People who are accused of sexual offences should remain anonymous until they are convicted, according to barrister Jerry Hayes.
The former Conservative MP for Harlow said Sir Cliff Richard's campaign to grant anonymity to people until they are charged is "not going far enough", arguing that they should remain anonymous throughout the court process.
“People should remain anonymous until conviction or they plead guilty, unless they can prove to a judge that it’s in the interest of the investigation,” he told talkRADIO's Mike Graham.
Singer Sir Cliff was wrongly accused of historic child sex offences in 2014, and this week launched a petition to change the law around anonymity with pressure group Falsely Accused Individuals for Reform (FAIR).
The 78-year-old said the accusations against him had left his reputation in "tatters".

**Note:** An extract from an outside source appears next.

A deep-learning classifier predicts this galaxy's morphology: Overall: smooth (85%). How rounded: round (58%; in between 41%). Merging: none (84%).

Responding to the petition, support group Rape Crisis said false accusations were rare, and that there were "no grounds" for a change in legislation.
Currently, all alleged victims of sexual offences are automatically granted lifelong anonymity, but Mr Hayes said the accusers and the accused should be on a "level playing field".

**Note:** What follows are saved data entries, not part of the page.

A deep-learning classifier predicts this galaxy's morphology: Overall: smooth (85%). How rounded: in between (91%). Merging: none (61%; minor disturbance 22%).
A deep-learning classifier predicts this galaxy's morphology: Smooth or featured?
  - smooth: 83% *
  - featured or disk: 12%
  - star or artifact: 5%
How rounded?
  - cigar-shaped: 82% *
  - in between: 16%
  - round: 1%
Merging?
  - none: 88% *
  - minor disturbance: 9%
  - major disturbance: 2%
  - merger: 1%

"There has got to be equality, there’s got to be a level playing field," he continued.
“It is right that the complainant should be given every opportunity to have the right to be believed, to be treated with respect but at the same time, it’s for the prosecution to prove the case, you go in there as an innocent man.”
Sir Cliff's petition has so far garnered 16,000 signatures. If it reaches 100,000 it could be debated in Parliament.